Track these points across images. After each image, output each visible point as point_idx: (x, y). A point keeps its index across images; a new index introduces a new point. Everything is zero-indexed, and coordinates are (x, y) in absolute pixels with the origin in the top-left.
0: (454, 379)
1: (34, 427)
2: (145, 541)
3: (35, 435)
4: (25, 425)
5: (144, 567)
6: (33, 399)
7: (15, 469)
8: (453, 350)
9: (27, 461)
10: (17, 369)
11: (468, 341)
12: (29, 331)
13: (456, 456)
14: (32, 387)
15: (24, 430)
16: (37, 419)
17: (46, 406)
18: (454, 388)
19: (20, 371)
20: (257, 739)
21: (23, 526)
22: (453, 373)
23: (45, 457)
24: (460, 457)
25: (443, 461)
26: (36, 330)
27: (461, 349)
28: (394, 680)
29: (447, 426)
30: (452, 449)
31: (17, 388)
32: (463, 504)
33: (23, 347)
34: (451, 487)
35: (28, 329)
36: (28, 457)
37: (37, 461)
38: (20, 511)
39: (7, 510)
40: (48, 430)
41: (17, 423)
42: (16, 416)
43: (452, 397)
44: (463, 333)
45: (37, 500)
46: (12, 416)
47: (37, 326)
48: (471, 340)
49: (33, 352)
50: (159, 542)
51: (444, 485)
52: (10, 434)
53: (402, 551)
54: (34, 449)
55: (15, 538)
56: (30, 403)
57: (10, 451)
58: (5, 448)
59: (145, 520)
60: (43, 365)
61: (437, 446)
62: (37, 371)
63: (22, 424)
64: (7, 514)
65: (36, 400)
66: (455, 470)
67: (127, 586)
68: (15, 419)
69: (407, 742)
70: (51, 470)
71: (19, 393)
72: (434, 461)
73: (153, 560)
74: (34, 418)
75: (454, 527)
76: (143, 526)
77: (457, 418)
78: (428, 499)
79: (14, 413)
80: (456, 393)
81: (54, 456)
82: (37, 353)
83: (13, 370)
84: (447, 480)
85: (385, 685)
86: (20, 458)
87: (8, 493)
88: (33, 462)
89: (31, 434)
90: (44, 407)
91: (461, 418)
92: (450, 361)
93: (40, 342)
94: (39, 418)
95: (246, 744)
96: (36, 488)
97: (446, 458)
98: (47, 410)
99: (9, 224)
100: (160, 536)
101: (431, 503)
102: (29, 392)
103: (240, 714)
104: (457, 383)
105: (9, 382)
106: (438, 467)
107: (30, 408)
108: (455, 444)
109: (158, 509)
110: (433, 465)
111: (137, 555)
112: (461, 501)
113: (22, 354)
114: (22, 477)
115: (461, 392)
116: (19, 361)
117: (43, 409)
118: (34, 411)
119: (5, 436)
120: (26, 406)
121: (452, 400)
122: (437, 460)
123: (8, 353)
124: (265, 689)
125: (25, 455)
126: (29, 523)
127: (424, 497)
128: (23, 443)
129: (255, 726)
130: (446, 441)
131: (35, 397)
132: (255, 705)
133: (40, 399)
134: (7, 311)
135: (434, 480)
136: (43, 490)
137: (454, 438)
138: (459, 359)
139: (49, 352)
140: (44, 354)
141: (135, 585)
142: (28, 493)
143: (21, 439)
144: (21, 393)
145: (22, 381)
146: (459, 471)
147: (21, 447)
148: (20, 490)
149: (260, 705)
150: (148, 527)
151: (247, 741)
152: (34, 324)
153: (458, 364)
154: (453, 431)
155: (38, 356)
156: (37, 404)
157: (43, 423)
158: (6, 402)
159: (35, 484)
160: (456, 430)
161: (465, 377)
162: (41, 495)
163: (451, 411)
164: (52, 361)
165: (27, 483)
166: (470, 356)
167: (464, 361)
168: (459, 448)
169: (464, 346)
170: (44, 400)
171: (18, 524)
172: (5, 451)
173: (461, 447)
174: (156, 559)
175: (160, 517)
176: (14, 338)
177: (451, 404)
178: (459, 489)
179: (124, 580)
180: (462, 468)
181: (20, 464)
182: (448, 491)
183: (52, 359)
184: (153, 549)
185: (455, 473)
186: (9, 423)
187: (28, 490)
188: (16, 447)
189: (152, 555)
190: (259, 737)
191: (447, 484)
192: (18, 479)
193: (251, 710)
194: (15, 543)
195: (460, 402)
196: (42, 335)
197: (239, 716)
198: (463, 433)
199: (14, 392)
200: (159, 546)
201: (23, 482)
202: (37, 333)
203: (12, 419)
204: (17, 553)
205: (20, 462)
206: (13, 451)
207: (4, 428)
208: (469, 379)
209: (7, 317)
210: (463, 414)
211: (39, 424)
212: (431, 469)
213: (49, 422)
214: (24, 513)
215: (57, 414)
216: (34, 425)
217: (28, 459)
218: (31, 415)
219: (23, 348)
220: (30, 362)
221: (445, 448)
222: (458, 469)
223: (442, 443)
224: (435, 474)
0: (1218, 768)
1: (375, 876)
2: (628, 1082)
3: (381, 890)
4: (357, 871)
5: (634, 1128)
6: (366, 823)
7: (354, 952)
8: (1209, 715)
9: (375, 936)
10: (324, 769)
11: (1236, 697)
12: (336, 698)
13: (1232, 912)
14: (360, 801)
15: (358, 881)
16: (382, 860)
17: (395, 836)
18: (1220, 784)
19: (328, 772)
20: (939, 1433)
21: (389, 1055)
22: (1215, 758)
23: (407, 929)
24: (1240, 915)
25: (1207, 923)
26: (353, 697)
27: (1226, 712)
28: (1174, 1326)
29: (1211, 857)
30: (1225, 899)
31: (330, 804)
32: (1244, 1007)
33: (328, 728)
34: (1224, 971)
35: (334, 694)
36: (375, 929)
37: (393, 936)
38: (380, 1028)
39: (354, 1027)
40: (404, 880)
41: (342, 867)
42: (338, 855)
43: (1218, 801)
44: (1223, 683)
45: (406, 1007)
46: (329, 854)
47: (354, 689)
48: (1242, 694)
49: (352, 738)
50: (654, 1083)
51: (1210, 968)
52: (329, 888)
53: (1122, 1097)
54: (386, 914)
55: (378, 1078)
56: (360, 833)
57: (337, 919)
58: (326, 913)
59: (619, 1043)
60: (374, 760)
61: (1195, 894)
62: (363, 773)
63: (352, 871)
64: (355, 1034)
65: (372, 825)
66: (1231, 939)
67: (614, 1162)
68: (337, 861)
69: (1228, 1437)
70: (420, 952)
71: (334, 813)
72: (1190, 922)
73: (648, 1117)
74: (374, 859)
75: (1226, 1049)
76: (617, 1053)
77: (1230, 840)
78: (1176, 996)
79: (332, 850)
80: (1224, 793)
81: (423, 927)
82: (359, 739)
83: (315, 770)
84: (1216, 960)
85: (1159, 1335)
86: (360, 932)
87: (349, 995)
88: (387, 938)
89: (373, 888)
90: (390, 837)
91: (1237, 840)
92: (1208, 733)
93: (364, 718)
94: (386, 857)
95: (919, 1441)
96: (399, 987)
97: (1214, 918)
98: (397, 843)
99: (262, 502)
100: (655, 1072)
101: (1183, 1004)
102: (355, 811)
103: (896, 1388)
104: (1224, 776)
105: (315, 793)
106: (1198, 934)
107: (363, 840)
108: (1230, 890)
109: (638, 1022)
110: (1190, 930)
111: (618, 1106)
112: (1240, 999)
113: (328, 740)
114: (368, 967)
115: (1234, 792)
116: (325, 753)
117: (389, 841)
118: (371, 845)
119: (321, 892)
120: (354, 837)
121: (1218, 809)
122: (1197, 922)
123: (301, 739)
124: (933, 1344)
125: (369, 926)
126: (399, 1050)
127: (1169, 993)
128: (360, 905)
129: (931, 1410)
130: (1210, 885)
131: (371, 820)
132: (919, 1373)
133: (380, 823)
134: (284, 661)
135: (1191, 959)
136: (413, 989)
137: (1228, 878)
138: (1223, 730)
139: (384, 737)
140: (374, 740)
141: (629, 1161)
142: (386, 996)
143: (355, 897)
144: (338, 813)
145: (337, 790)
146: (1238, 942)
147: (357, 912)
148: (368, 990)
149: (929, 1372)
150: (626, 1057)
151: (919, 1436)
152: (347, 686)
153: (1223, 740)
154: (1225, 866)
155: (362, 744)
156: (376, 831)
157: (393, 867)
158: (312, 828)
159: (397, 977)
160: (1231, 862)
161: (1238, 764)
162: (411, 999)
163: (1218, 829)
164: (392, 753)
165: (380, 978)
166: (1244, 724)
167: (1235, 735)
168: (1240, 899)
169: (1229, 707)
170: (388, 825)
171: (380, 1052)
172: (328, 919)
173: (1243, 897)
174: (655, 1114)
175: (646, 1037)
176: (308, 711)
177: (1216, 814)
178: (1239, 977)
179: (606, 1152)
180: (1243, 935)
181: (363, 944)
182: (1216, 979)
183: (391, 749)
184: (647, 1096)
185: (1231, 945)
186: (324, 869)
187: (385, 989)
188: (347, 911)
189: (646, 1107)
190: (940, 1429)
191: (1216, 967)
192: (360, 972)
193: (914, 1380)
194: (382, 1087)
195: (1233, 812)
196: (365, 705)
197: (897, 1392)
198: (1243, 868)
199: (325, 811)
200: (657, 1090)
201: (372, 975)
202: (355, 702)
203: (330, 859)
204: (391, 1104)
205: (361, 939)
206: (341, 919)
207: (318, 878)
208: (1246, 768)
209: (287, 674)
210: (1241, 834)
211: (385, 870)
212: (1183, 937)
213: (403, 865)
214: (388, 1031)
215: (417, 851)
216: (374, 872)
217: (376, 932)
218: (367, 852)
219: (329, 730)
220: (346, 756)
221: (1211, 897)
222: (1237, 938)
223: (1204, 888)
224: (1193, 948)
┄┄┄┄┄┄
What this task involves: Look above for the line containing "58: (5, 448)". Output from there through the line containing "97: (446, 458)", exactly and inclusively.

Response area:
58: (5, 448)
59: (145, 520)
60: (43, 365)
61: (437, 446)
62: (37, 371)
63: (22, 424)
64: (7, 514)
65: (36, 400)
66: (455, 470)
67: (127, 586)
68: (15, 419)
69: (407, 742)
70: (51, 470)
71: (19, 393)
72: (434, 461)
73: (153, 560)
74: (34, 418)
75: (454, 527)
76: (143, 526)
77: (457, 418)
78: (428, 499)
79: (14, 413)
80: (456, 393)
81: (54, 456)
82: (37, 353)
83: (13, 370)
84: (447, 480)
85: (385, 685)
86: (20, 458)
87: (8, 493)
88: (33, 462)
89: (31, 434)
90: (44, 407)
91: (461, 418)
92: (450, 361)
93: (40, 342)
94: (39, 418)
95: (246, 744)
96: (36, 488)
97: (446, 458)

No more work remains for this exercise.